• **AIM OF THE TASK**: One line at a time, check the entries below for the word "World", and copy each line that has it.

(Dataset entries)

|---|

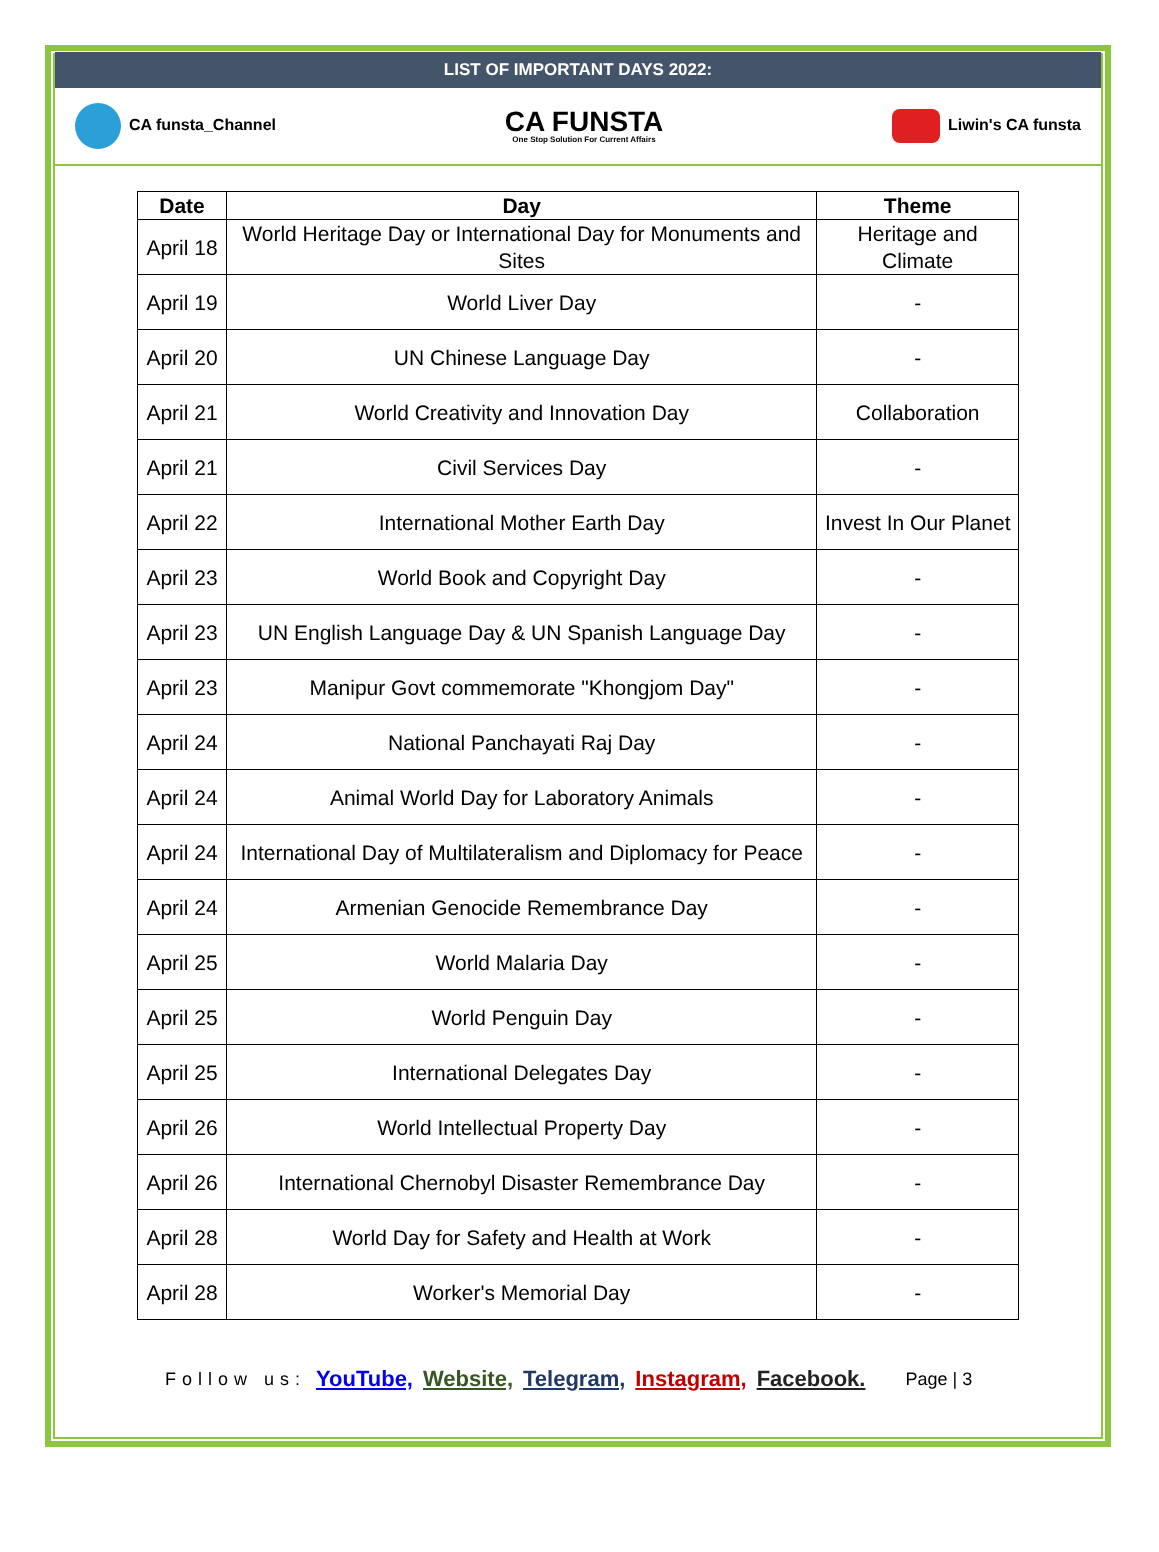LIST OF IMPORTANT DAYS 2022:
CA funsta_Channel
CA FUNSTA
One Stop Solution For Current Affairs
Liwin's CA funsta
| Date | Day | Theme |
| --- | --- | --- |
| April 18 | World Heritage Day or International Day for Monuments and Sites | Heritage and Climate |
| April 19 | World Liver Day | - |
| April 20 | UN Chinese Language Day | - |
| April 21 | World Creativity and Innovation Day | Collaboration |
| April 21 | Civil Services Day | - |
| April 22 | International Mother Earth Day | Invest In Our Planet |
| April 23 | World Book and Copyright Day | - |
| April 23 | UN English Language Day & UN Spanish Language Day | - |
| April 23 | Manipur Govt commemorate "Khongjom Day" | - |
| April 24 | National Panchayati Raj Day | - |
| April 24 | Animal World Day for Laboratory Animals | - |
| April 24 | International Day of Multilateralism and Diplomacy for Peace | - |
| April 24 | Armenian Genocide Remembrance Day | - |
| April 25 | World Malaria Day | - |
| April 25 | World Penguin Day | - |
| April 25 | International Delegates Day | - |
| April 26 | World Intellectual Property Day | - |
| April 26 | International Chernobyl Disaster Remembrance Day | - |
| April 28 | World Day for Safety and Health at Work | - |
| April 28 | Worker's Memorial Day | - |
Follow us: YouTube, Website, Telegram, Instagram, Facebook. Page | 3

|---|

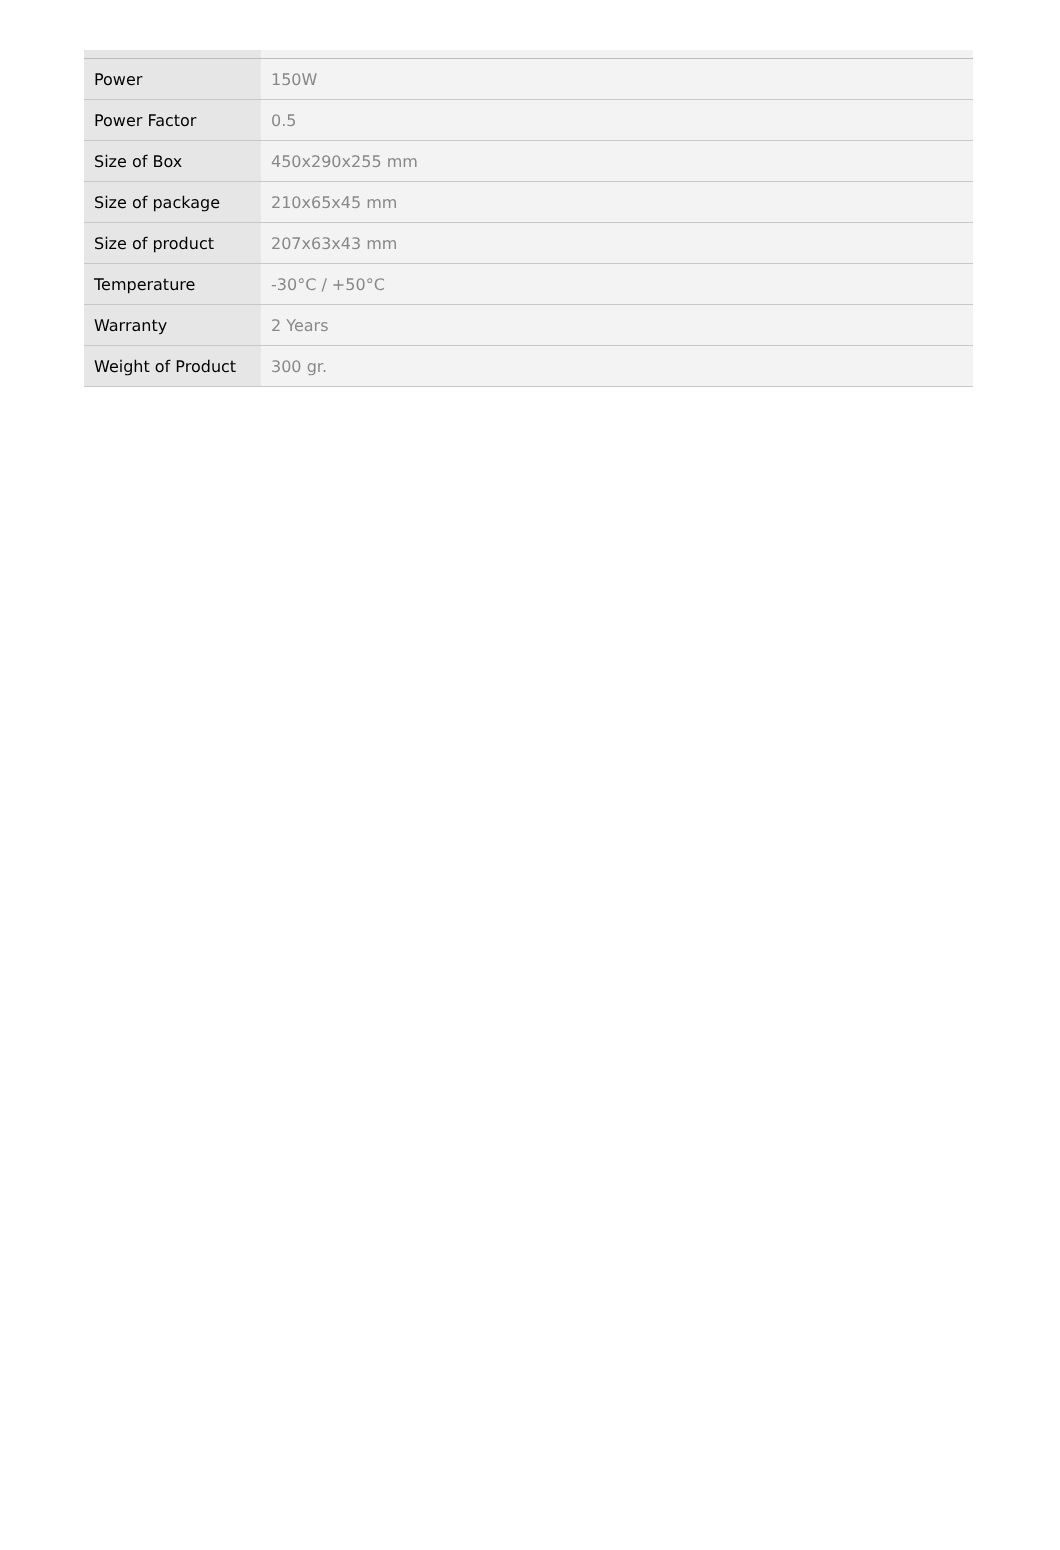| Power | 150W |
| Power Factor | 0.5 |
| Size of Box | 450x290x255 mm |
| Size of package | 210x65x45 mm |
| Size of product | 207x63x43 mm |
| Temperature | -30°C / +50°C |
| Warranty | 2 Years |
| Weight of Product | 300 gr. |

|---|

• **EXERCISE ANSWER**:
| April 18 | World Heritage Day or International Day for Monuments and Sites | Heritage and Climate |
| April 19 | World Liver Day | - |
| April 21 | World Creativity and Innovation Day | Collaboration |
| April 23 | World Book and Copyright Day | - |
| April 24 | Animal World Day for Laboratory Animals | - |
| April 25 | World Malaria Day | - |
| April 25 | World Penguin Day | - |
| April 26 | World Intellectual Property Day | - |
| April 28 | World Day for Safety and Health at Work | - |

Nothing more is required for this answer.